En este caso, el tribunal no entró a juzgar el posible engaño inicial a los televidentes, sino el que nunca conocieran el importe real de las llamadas que estaban realizando y que las personas que les atendían procuraban prolongar la duración de la llamada a un 803, con la única finalidad de un lucro ilícito y, por supuesto, sin intención alguna de proceder al pago de los premios.

Llamadas legales “Ninguno de los dos tribunales se centra en las llamadas al concurso a un número 906, sino las siguientes, a un 803. Es decir, que estiman que las primeras llamadas no son producto de engaño alguno, ni constituyentes de ninguna falta o delito”, explica Jaime Hernández, abogado del Área Penal de Cuatrecasas, Gonçalves Pereira.

Habitualmente, y como sucede en la sentencia, los afectados son reembolsados únicamente por las cantidades gastadas en las llamadas. En cuanto a los culpables, sus penas no suelen sobrepasar los dos años de cárcel, salvo si se demuestra un delito continuado de estafa. En este caso, el juez podría elevar la sanción hasta los seis años.

“El verdadero problema de este tipo de casos es que muchos de los que llaman pierden cantidades pequeñas y deciden no denunciarlo (algo que deberían hacer ante la Policía o la Fiscalía). Siempre es difícil agrupar a los afectados y demostrar el engaño por falta de información sobre el importe pagado de las llamadas o porque hayan sido derivados a otras líneas de tarificación adicional. Pero estos es lo que habría que hacer para tener un caso sólido y dar pie a una investigación”, asegura Hernández.

La Fiscalía es la que debería ocuparse, de oficio, de estas pesquisas tras recibir una denuncia. Sin embargo, en la mayor parte de los casos, se priorizan otras investigaciones más relevantes a estas estafas que juzgan menores.

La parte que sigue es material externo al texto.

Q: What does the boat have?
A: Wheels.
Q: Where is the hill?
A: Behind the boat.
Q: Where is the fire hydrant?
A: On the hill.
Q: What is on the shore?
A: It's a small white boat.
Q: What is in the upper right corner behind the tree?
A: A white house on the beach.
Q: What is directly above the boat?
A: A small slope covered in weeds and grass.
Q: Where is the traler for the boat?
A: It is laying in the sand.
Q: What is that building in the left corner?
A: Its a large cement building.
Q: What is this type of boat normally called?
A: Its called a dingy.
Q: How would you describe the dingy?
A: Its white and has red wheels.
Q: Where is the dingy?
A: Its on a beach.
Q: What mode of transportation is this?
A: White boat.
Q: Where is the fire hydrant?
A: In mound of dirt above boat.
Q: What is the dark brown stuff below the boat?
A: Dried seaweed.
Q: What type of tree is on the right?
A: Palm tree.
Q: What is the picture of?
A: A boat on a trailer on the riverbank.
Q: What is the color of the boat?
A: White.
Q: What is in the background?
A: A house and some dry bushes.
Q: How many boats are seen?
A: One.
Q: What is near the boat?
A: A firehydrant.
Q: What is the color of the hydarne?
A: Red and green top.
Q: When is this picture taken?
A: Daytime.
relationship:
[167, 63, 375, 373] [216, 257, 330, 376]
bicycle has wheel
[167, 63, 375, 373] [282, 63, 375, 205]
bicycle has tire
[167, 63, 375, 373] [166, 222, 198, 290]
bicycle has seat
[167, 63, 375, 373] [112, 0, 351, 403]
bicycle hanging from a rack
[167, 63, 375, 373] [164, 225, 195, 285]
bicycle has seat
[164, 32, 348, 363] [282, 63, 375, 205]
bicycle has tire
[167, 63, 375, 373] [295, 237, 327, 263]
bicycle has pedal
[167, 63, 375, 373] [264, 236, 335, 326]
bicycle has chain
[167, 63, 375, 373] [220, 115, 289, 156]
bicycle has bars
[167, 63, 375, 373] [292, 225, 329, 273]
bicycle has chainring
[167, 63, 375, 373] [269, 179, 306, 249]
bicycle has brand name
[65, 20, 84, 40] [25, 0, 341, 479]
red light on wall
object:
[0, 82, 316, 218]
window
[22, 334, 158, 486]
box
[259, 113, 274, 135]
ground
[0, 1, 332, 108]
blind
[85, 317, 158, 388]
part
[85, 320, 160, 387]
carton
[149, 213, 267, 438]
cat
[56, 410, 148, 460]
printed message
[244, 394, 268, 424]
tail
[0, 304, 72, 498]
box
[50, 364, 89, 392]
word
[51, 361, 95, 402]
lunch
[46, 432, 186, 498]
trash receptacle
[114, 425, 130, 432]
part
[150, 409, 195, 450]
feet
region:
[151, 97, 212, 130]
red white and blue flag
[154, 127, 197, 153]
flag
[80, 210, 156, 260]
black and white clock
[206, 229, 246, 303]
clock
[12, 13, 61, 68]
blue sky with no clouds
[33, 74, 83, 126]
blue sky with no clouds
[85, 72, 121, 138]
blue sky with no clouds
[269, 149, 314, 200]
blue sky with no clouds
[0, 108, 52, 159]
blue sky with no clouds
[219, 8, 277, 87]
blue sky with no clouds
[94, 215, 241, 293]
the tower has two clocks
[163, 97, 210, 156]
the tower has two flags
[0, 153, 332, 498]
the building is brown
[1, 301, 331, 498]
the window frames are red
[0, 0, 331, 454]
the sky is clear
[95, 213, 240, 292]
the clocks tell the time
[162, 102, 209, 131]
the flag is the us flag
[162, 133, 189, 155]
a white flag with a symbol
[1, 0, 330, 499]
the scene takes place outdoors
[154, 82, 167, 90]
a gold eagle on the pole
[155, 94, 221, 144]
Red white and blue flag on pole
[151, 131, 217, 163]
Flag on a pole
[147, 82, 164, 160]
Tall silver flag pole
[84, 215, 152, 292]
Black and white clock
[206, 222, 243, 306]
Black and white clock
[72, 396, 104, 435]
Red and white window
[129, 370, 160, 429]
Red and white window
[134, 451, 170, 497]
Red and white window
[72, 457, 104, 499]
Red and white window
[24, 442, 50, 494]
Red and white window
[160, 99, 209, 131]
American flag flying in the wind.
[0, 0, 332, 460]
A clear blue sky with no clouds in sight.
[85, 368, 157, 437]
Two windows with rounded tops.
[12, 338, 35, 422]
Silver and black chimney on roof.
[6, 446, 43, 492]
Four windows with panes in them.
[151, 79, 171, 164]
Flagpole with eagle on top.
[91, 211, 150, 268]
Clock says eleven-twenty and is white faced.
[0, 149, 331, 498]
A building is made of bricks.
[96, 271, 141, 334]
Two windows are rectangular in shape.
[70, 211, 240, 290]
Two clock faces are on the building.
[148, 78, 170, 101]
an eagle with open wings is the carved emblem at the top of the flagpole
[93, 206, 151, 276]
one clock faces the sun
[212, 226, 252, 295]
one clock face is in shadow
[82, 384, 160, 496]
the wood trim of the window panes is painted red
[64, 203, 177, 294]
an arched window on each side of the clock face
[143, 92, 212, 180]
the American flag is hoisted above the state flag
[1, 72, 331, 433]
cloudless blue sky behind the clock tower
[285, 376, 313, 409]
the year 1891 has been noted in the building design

En cuanto a la culpabilidad, tanto esta como otras sentencias, demuestran que las cadenas de televisión, que venden su espacio nocturno, únicamente tienen una responsabilidad secundaria. De hecho, y según el articulado actual del Código Penal, los perjudicados podrán solicitar una indemnización por daños a las personas físicas y jurídicas que han cometido el delito de estafa. Las cadenas de televisión sólo serían responsables civiles subsidiarios si los culpables demostraran no poder cubrir la indemnización por falta de capital.